I've been a bit busy at work lately so I haven't had the time to update this blog as frequently as I wanted to. There's a bit of a lull right now so I'm taking this chance to throw together some random, maybe unrelated thoughts on this blog.

After finishing Aria of Sorrow last month, I've been at a lost as to what long-term game I was going to concentrate on next. I was adamant this time I would not play yet another Metroidvania, so I've gravitated towards several games, some new to me, some old yet haven't received much attention.

I had bought a GBA around the time of its launch in 2002 and I thought I wanted to revisit the games I had bought back then - Japanese versions of Super Mario Advance and F-Zero (known as F-Zero: Maximum Velocity in the West). I still have the boxes of both games but the carts have long disappeared, thanks to a brother who doesn't know how to keep things properly. (Yes, I'm bitter over it.)

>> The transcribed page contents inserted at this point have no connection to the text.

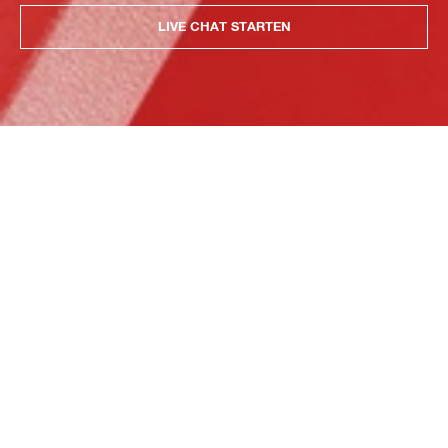
LIVE CHAT STARTEN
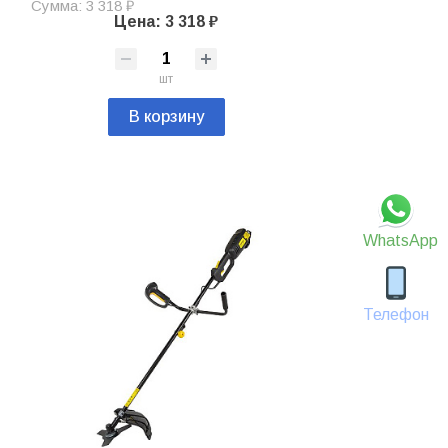
Сумма: 3 318 ₽
Цена: 3 318 ₽
шт
В корзину
WhatsApp
Телефон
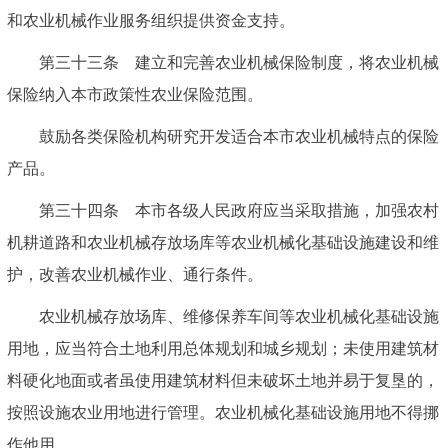
和农业机械作业服务组织提供资金支持。
第三十三条 建立和完善农业机械保险制度，将农业机械
保险纳入本市政策性农业保险范围。
鼓励各类保险机构研究开发适合本市农业机械特点的保险
产品。
第三十四条 本市各级人民政府应当采取措施，加强农村
机耕道路和农业机械存放场库等农业机械化基础设施建设和维
护，改善农业机械作业、通行条件。
农业机械存放场库、维修保养车间等农业机械化基础设施
用地，应当符合土地利用总体规划和城乡规划；未使用建筑材
料硬化地面或者虽使用建筑材料但未破坏土地并易于复垦的，
按照设施农业用地进行管理。农业机械化基础设施用地不得挪
作他用。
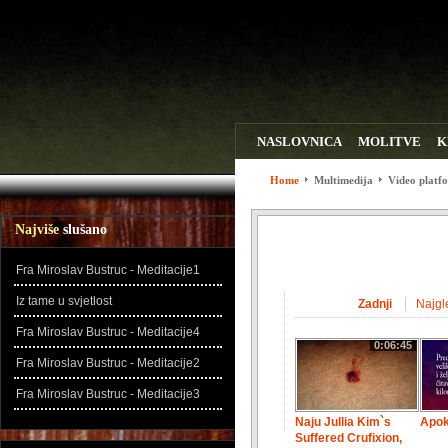
NASLOVNICA
MOLITVE
K
WEB LINKOVI
ZADNJE DO
Home
Multimedija
Video platf
Najviše
slušano
Fra Miroslav Bustruc - Meditacije1
Iz tame u svjetlost
Zadnji
Najgl
Fra Miroslav Bustruc - Meditacije4
0:06:45
Fra Miroslav Bustruc - Meditacije2
Fra Miroslav Bustruc - Meditacije3
Naju Jullia Kim`s
Apok
Suffered Crufixion,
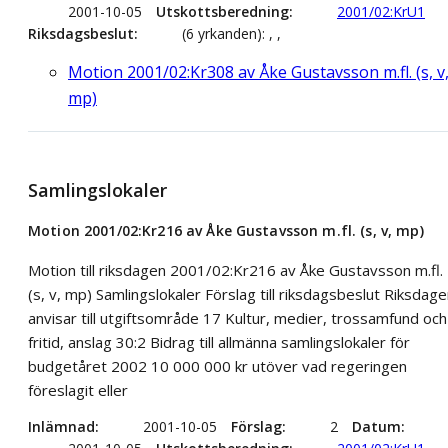
2001-10-05
Utskottsberedning
2001/02:KrU1
Riksdagsbeslut
(6 yrkanden): , ,
Motion 2001/02:Kr308 av Åke Gustavsson m.fl. (s, v
mp)
Samlingslokaler
Motion 2001/02:Kr216 av Åke Gustavsson m.fl. (s, v, mp)
Motion till riksdagen 2001/02:Kr216 av Åke Gustavsson m.fl.
(s, v, mp) Samlingslokaler Förslag till riksdagsbeslut Riksdag
anvisar till utgiftsområde 17 Kultur, medier, trossamfund och
fritid, anslag 30:2 Bidrag till allmänna samlingslokaler för
budgetåret 2002 10 000 000 kr utöver vad regeringen
föreslagit eller
Inlämnad
2001-10-05
Förslag
2
Datum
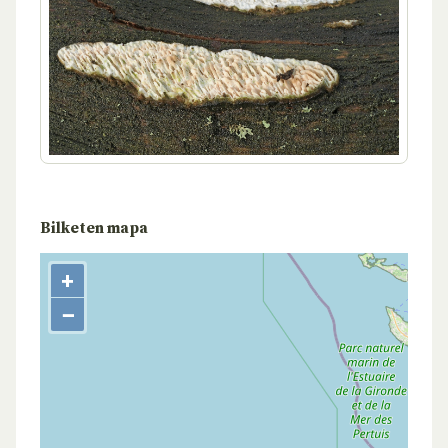
Bilketen mapa
+
−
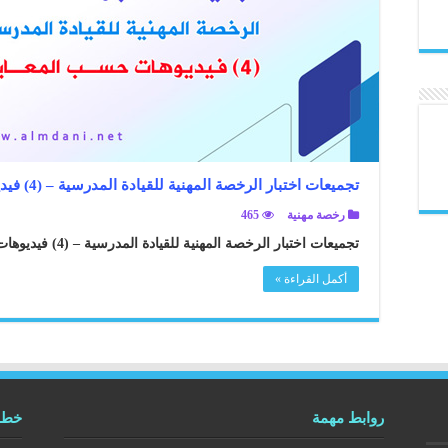
تجميعات اختبار الرخصة المهنية للقيادة المدرسية – (4) فيديوهات حسب المعايير
رخصة مهنية
465
تجميعات اختبار الرخصة المهنية للقيادة المدرسية – (4) فيديوهات حسب المعايير ..
أكمل القراءة »
روابط مهمة
خطوط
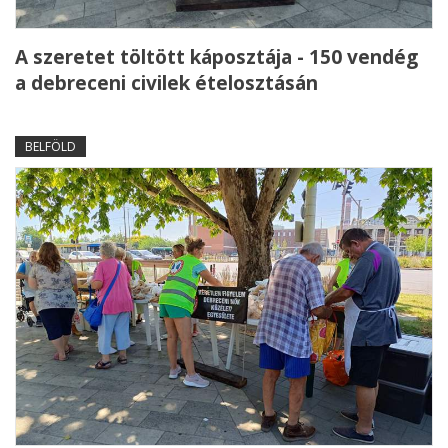
A szeretet töltött káposztája - 150 vendég
a debreceni civilek ételosztásán
BELFÖLD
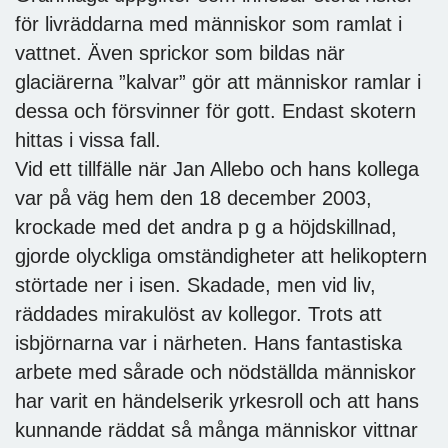
för livräddarna med människor som ramlat i
vattnet. Även sprickor som bildas när
glaciärerna ”kalvar” gör att människor ramlar i
dessa och försvinner för gott. Endast skotern
hittas i vissa fall.
Vid ett tillfälle när Jan Allebo och hans kollega
var på väg hem den 18 december 2003,
krockade med det andra p g a höjdskillnad,
gjorde olyckliga omständigheter att helikoptern
störtade ner i isen. Skadade, men vid liv,
räddades mirakulöst av kollegor. Trots att
isbjörnarna var i närheten. Hans fantastiska
arbete med sårade och nödställda människor
har varit en händelserik yrkesroll och att hans
kunnande räddat så många människor vittnar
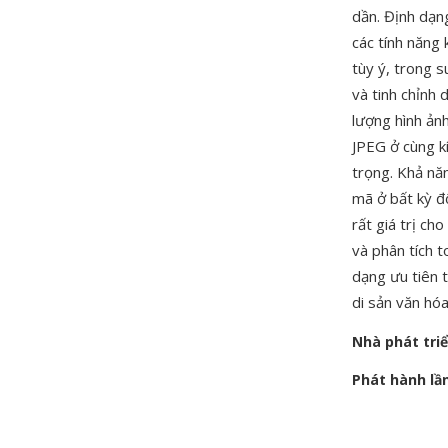
dần. Định dạn
các tính năng
tùy ý, trong 
và tinh chỉnh
lượng hình ản
JPEG ở cùng kí
trọng. Khả nă
mã ở bất kỳ đ
rất giá trị ch
và phân tích t
dạng ưu tiên 
di sản văn hóa
Nhà phát tri
Phát hành lầ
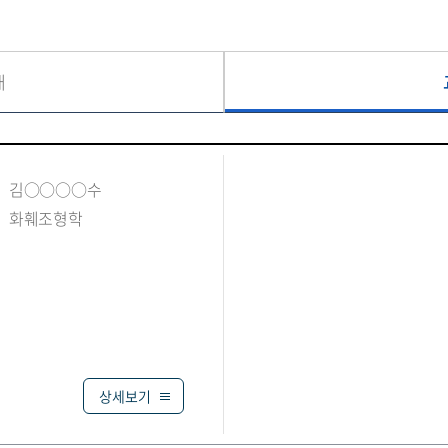
개
김○○○○수
화훼조형학
상세보기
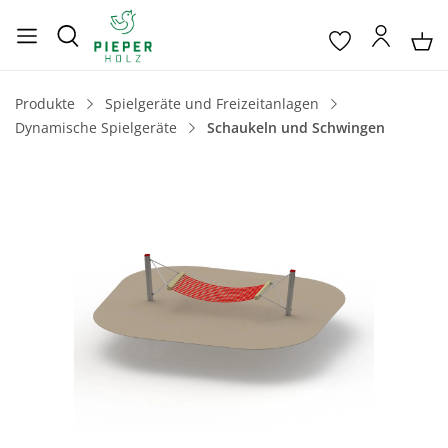
Produkte
Spielgeräte und Freizeitanlagen
Dynamische Spielgeräte
Schaukeln und Schwingen
Bildergalerie überspringen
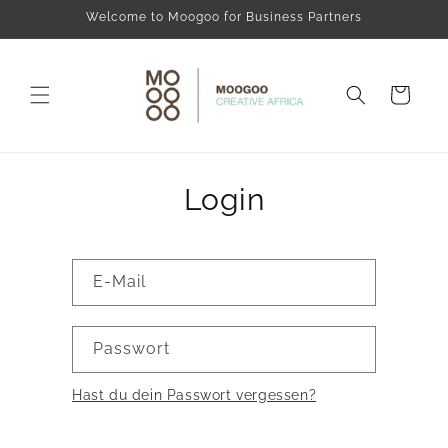
Direkt
Welcome to Moogoo for Business Partners
zum
Inhalt
Warenkorb
Login
E-Mail
Passwort
Hast du dein Passwort vergessen?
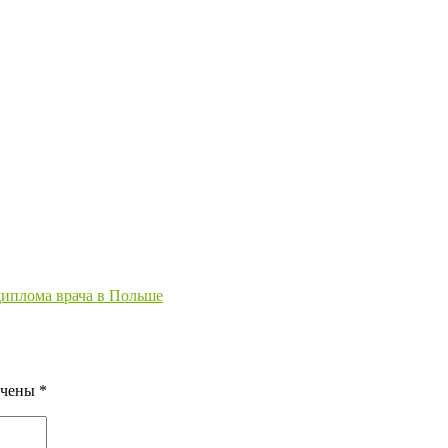
иплома врача в Польше
ечены
*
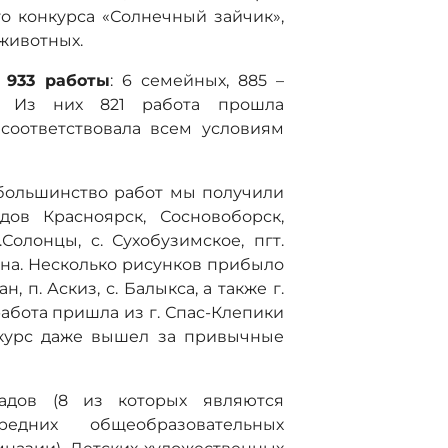
о конкурса «Солнечный зайчик»,
животных.
о
933 работы
: 6 семейных, 885 –
е. Из них 821 работа прошла
 соответствовала всем условиям
 большинство работ мы получили
дов Красноярск, Сосновоборск,
.Солонцы, c. Сухобузимское, пгт.
она. Несколько рисунков прибыло
, п. Аскиз, с. Балыкса, а также г.
абота пришла из г. Спас-Клепики
нкурс даже вышел за привычные
адов (8 из которых являются
едних общеобразовательных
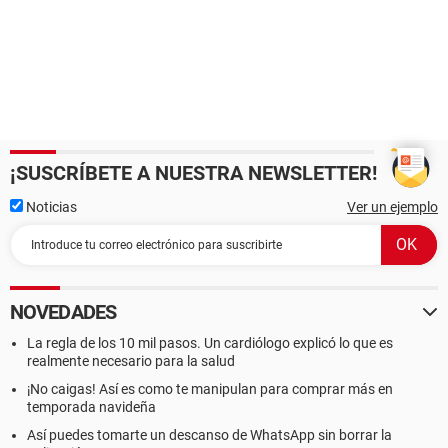
¡SUSCRÍBETE A NUESTRA NEWSLETTER!
Noticias
Ver un ejemplo
NOVEDADES
La regla de los 10 mil pasos. Un cardiólogo explicó lo que es
realmente necesario para la salud
¡No caigas! Así es como te manipulan para comprar más en
temporada navideña
Así puedes tomarte un descanso de WhatsApp sin borrar la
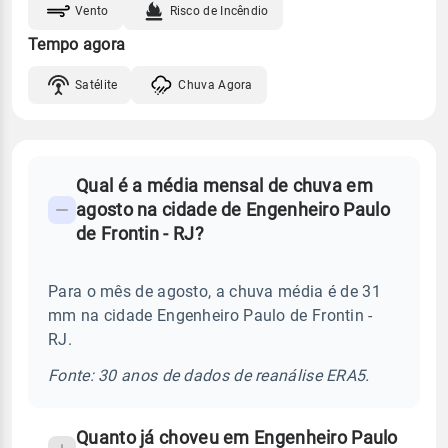
Vento
Risco de Incêndio
Tempo agora
Satélite
Chuva Agora
FAQ
Qual é a média mensal de chuva em
-
agosto na cidade de Engenheiro Paulo
Perguntas
de Frontin - RJ?
frequentes
sobre
Para o mês de agosto, a chuva média é de 31
chuva
mm na cidade Engenheiro Paulo de Frontin -
e
RJ.
temperatura
Fonte: 30 anos de dados de reanálise ERA5.
Quanto já choveu em Engenheiro Paulo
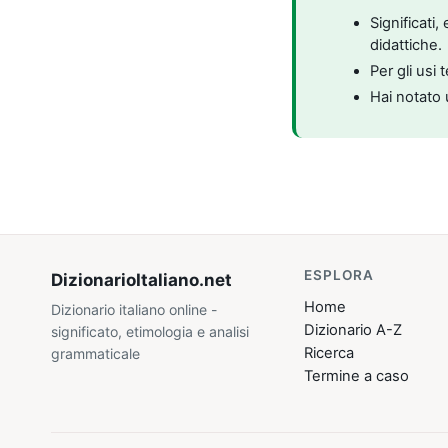
Significati
didattiche.
Per gli usi 
Hai notato 
ESPLORA
DizionarioItaliano
.net
Home
Dizionario italiano online -
Dizionario A-Z
significato, etimologia e analisi
Ricerca
grammaticale
Termine a caso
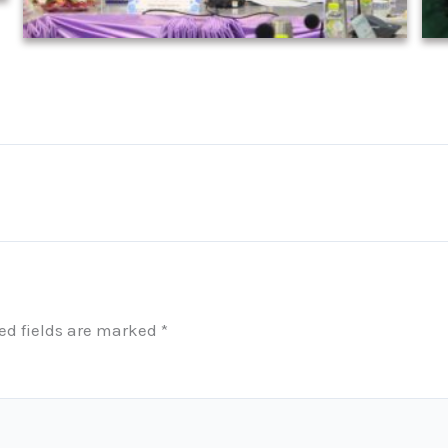
ed fields are marked
*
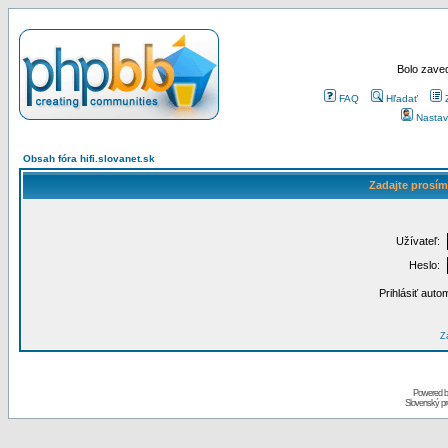
Bolo zaved
FAQ
Hľadať
Nastav
Obsah fóra hifi.slovanet.sk
Zadajte prosím
Užívateľ:
Heslo:
Prihlásiť auto
Za
Powered 
Slovenský p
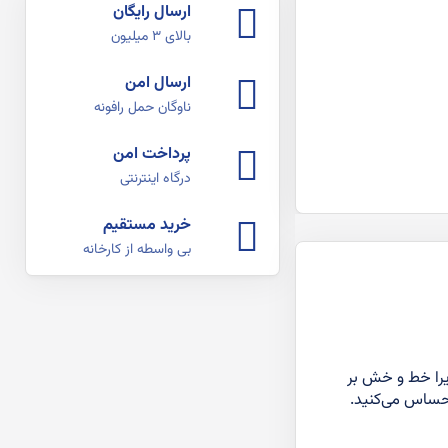
ارسال رایگان
بالای ۳ میلیون
ارسال امن
ناوگان حمل رافونه
پرداخت امن
درگاه اینترنتی
خرید مستقیم
بی واسطه از کارخانه
یرا خط و خش بر
 احساس می‌کنید.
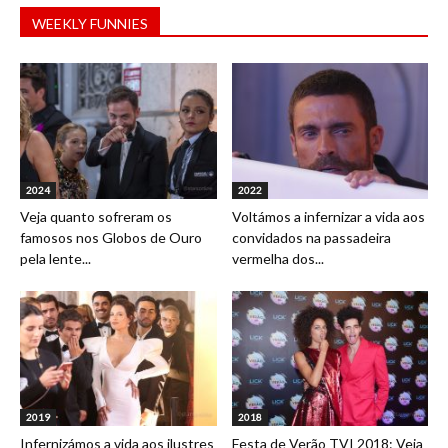
WEEKLY FUNNIES
2024
2022
Veja quanto sofreram os
Voltámos a infernizar a vida aos
famosos nos Globos de Ouro
convidados na passadeira
pela lente...
vermelha dos...
2019
2018
Infernizámos a vida aos ilustres
Festa de Verão TVI 2018: Veja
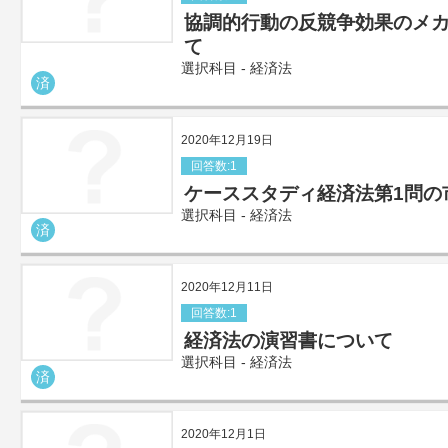
協調的行動の反競争効果のメ
て
選択科目 - 経済法
済
2020年12月19日
回答数:1
ケーススタディ経済法第1問の
選択科目 - 経済法
済
2020年12月11日
回答数:1
経済法の演習書について
選択科目 - 経済法
済
2020年12月1日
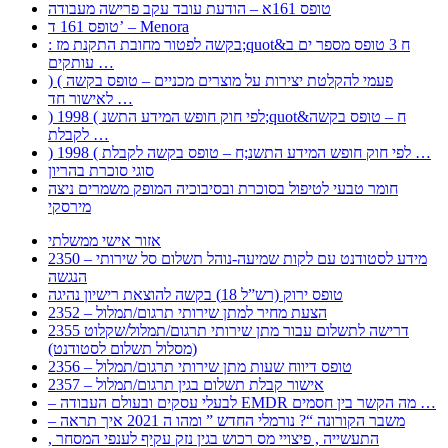
טופס 161א – הודעת עובד עקב פרישה מעבודה
טופס 161 ד’ – Menora
: בקשה לפטור מחובת התקנת מז;quot&ח 3 טופס מספר ים ב
עותקים …
) ( פעמי להקלטת יצירות על מוצרים מכניים – טופס בקשה
לאישור חד …
) 1998 ( לפי חוק חופש המידע התשנ;quot&ח – טופס בקשה
לקבלת …
) 1998 ( לפי חוק חופש המידע התשנ;ח – טופס בקשה לקבלת …
סוגי סוכרת בהריון
חומר טבעי לטיפול בסוכרת ובסיבוכיה המופק משמרים ניצה
מירסקי
אזור אישי ממשלתי
2350 – מידע לסטודנט עם לקות שמיעה-נוהל תשלום סל שירותי
הנגשה
טופס ירוק (רש”ל 18) בקשה להוצאת רישיון נהיגה
2352 – הצעת מחיר למתן שירותי תרגום/תמלול
2355 דרישה לתשלום עבור מתן שירותי תרגום/תמלול/שקלוט
(מסלול תשלום לסטודנט)
2356 – טופס דיווח שעות מתן שירותי תרגום/תמלול
2357 – אישור קבלת תשלום בגין תרגום/תמלול
– לבעלי עסקים ובעולם העבודה EMDR מה הקשר בין חסמים …
– משבר הקורונה “? נורמלי החדש ” ומהו ה 2021 איך תראה
, התעשייה , פיצויי מס רכוש בגין נזק עקיף לענפי המסחר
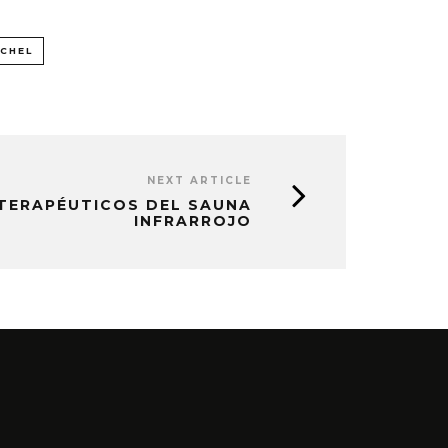
CHEL
NEXT ARTICLE
 TERAPÉUTICOS DEL SAUNA
INFRARROJO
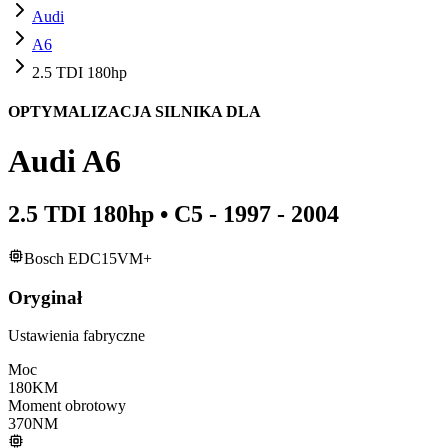
Audi
A6
2.5 TDI 180hp
OPTYMALIZACJA SILNIKA DLA
Audi
A6
2.5 TDI 180hp
•
C5 - 1997 - 2004
Bosch EDC15VM+
Oryginał
Ustawienia fabryczne
Moc
180
KM
Moment obrotowy
370
NM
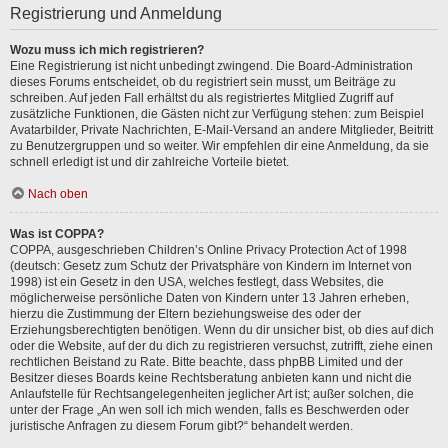
Registrierung und Anmeldung
Wozu muss ich mich registrieren?
Eine Registrierung ist nicht unbedingt zwingend. Die Board-Administration
dieses Forums entscheidet, ob du registriert sein musst, um Beiträge zu
schreiben. Auf jeden Fall erhältst du als registriertes Mitglied Zugriff auf
zusätzliche Funktionen, die Gästen nicht zur Verfügung stehen: zum Beispiel
Avatarbilder, Private Nachrichten, E-Mail-Versand an andere Mitglieder, Beitritt
zu Benutzergruppen und so weiter. Wir empfehlen dir eine Anmeldung, da sie
schnell erledigt ist und dir zahlreiche Vorteile bietet.
Nach oben
Was ist COPPA?
COPPA, ausgeschrieben Children’s Online Privacy Protection Act of 1998
(deutsch: Gesetz zum Schutz der Privatsphäre von Kindern im Internet von
1998) ist ein Gesetz in den USA, welches festlegt, dass Websites, die
möglicherweise persönliche Daten von Kindern unter 13 Jahren erheben,
hierzu die Zustimmung der Eltern beziehungsweise des oder der
Erziehungsberechtigten benötigen. Wenn du dir unsicher bist, ob dies auf dich
oder die Website, auf der du dich zu registrieren versuchst, zutrifft, ziehe einen
rechtlichen Beistand zu Rate. Bitte beachte, dass phpBB Limited und der
Besitzer dieses Boards keine Rechtsberatung anbieten kann und nicht die
Anlaufstelle für Rechtsangelegenheiten jeglicher Art ist; außer solchen, die
unter der Frage „An wen soll ich mich wenden, falls es Beschwerden oder
juristische Anfragen zu diesem Forum gibt?“ behandelt werden.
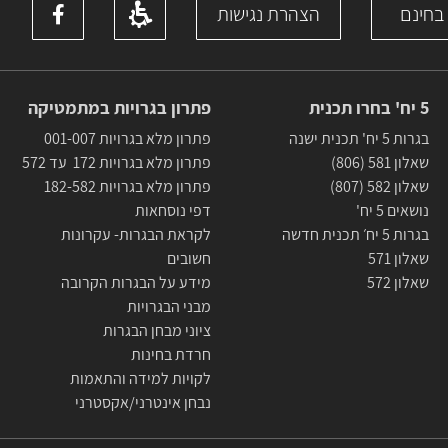
 בחינם
הצהרת נגישות
5 יח' בחרו תכנית
פתרון בגרויות במתמטיקה
בגרות 5 יח' תכנית ישנה
פתרון מלא בגרויות 001-007
שאלון 581 (806)
פתרון מלא בגרויות 172 עד 572
שאלון 582 (807)
פתרון מלא בגרויות 182-582
נושאים 5 יח'
דפי נוסחאות
בגרות 5 יח׳ תכנית חדשה
לקראת הבגרות- עקרונות
שאלון 571
חשובים
שאלון 572
מידע על הבגרות הקרובה
מבני הבגרויות
ציוני מבחן הבגרות
חרדת בחינות
לקויות למידה והתאמות
נבחן אינטרני/אקסטרני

Loaded the roms onto a flashcart and played them both on my DS Lite. I didn't warm up much to the Mario game, despite me loving it a lot. I think I'm just sick of platformers at the moment. F-Zero however sucked me back in and I was transported back to a time when I was back in college, living with a bunch of collegemates.

The apartment I lived in had trouble with their electricity supply and the fuse often blew. That meant lots of nights in the dark and if we needed light, we had to open the front door to get light from the corridor outside. I had managed to convince a housemate who also bought a GBA around the same time as I did to also buy F-Zero and so on one of these powerless nights, we hooked both our GBAs together with a link cable and attempted to race each other.

The GBA of course did not have a backlight, nor a frontlight. So there we were hanging out in the corridor, racing our high speed hovercars, holding our GBAs at ridiculous angles just to see properly what was going on in the game.

I didn't think the lack of a backlight was that bad at the time, but having recently had a short play of Aria of Sorrow on an original GBA, I wonder how my eyes even survived.


Anyways, back to F-Zero, I've only played the first Cup on Beginner so I haven't spent a long time with it yet. Due to the controls forcing you to tap the accelerator button over and over while holding either of the shoulder buttons if you wan to corner effectively at high speeds, I quickly developed sore thumbs. I love the game but I don't want to injure myself playing it.

So now I'm not sure if I'll continue to play it. We'll see. Maybe I should just get back to my unfinished playthrough of Mother 3. I think I'm very near the end already in that one.